**KURZE ÜBUNG A**
Unter welcher Adresse gibt es laut Avariel im Ausgangstext eine ziemlich umfangreiche Zitate-Liste?
**KURZE ÜBUNG B**
Welche Kritikpunkte am Design nennt Klon im Ausgangstext? Zähle sie vollständig auf.

**AUSGANGSTEXT**
***

Ich muss ehrlich sagen, dass ich mit deiner Aussage Klon sehr unzufrieden bin. Wenn man etwas nicht gut findet sollte man wenigstens sagen warum. Aber gut. Dir gefällts nicht, ich finds schön.

Ich hab gezielt ein relativ buntes und fröhliches Design ausgewählt, da mich auf den ganzen aktuellen Seiten in letzter Zeit alles zu düster ist. Warum denn keine Farbe und warum auch nicht einmal viel Farbe und ein frühliches Design!?

Ich persönlich finde word-art.net einfach zu banal.
Warum sollen wir dem Ganzen nicht einen Namen geben?


----------



## Klon (20. Juni 2002)

Also zum Thema Domainwahl, ich würde hierbei aufgrund der Zielgruppe eher etwas Themen verbundenes wählen anstatt eines Synonyms, auch wenn es brandingfähig ist sollte es sich meiner Meinung nach am Thema orientieren. 
Word-Art.net sollte auch mehr ein Anstoß sein mal bei den NIC's zu wühlen nach freien Domains im Bereich .com .net .de

Wegen dem Design, ich habe nicht gesagt das es zu bunt ist, um es zu spezifizieren, ich halte den Bereich links etwas zu leer und halte die Weichzeichner-Bereiche zu dominant, die Grüntöne sind zwar komplementär zu den Orangetönen, stören aber meiner Meinung nach das Gesamtbild.


----------



## Avariel (21. Juni 2002)

Hört sich nach nem coolen Projekt an...

Hier mal n paar Sachen dazu:
- ne ziemlich umfangreiche Zitate-Liste gibt´s auf http://www.zit.at
- der Screenie zeigt zwar, das du mit PS was drauf hast, aber ich kanns mir nicht recht in einer Homepage vorstellen! Vielleicht solltest du da mal was genaueres Ausarbeiten, um die "Zweifler" zum verstummen zu bringen. Und wenn du da mal im PS-Forum postest, helfen dir Shiver, Psyclic, Heratic, usw. sicher, und Klon ist auch zufrieden  

In diesem Sinne
Good Luck


----------



## alexanderneipp (21. Juni 2002)

So, wie ich sehe ist doch der Bedarf nach einem solchen Board da und ich denke es gibt auch hier genug potentielle Mods, die dafür auch ein wenig was tun würden.

Im Moment siehts bei mir leider etwas mau aus, was meine Zeit für solche Projekte angeht.

Ja gut, wenn jemand ein besseres Design hat, gerne.
Ich denk nur, dass es sehr schwer sein wird ein Design zu finden, das allen 100%ig gefällt. Ich wollte dieses Board halt auch aus dem Grund machen um Inhalt für mein Design zu haben, dass mir zugegebenermaßen doch gut gefällt.

Lasst uns doch jetzt mal über das Board an sich reden:

Wie soll das Board gegliedert sein?
Welche Rubriken soll es geben?
Was für zusätzliche Funktionen sollen wir einbauen?

Grüße


----------

***

**MATERIAL**

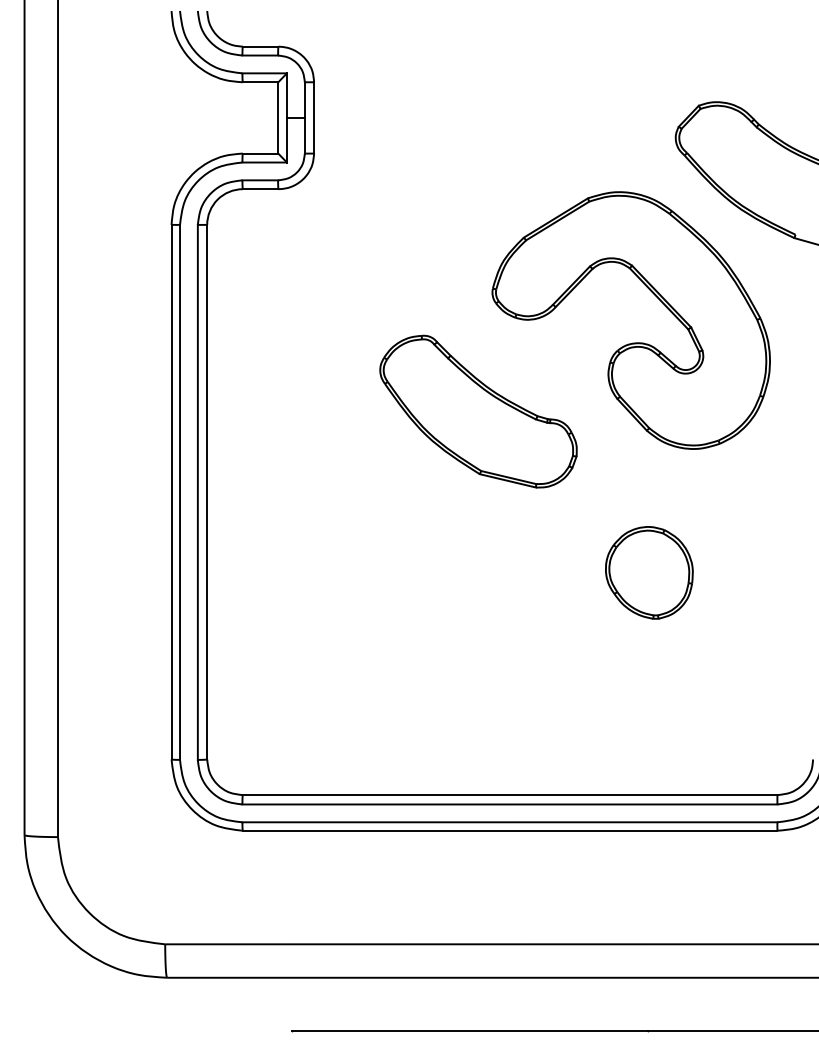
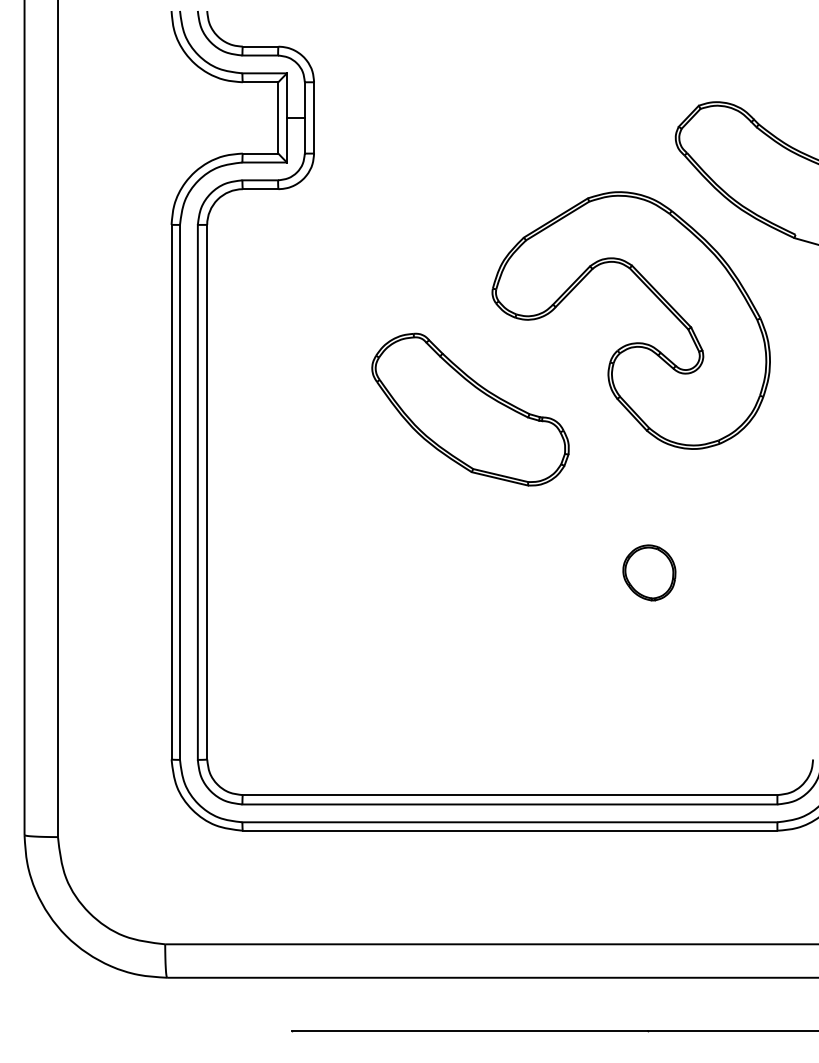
part at (478, 411) position: (478, 411) -> (470, 409)
part at (649, 572) size: 89x94 px -> 55x58 px
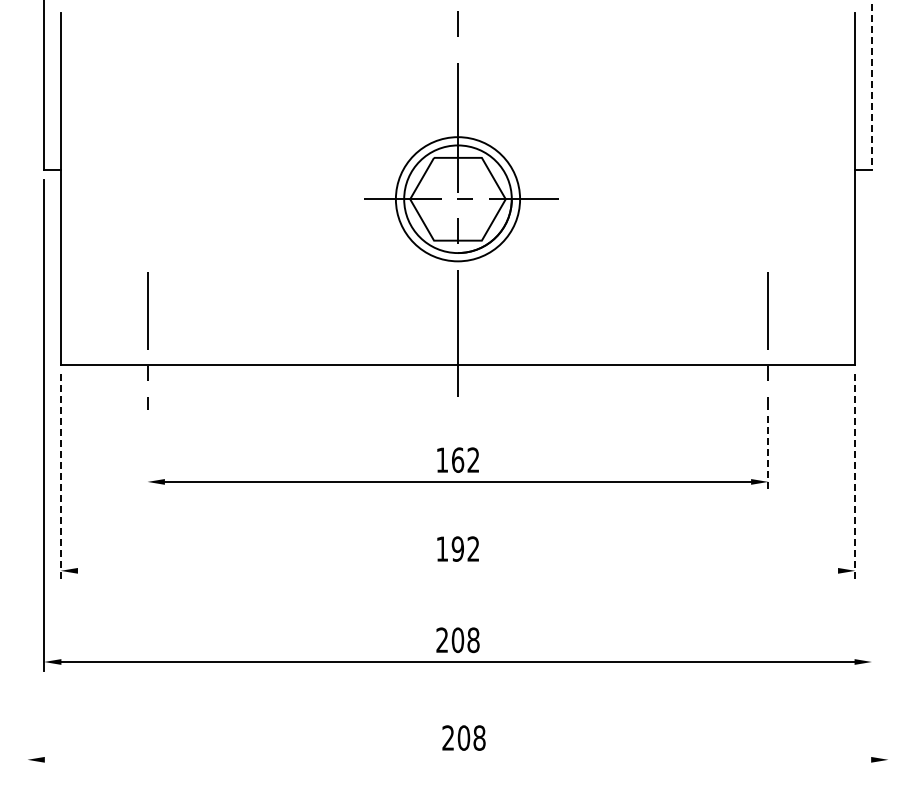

***

**ANTWORT A**
http://www.zit.at

**ANTWORT B**
- Der Bereich links ist etwas zu leer.
- Die Weichzeichner-Bereiche sind zu dominant.
- Die Grüntöne stören das Gesamtbild, obwohl sie komplementär zu den Orangetönen sind.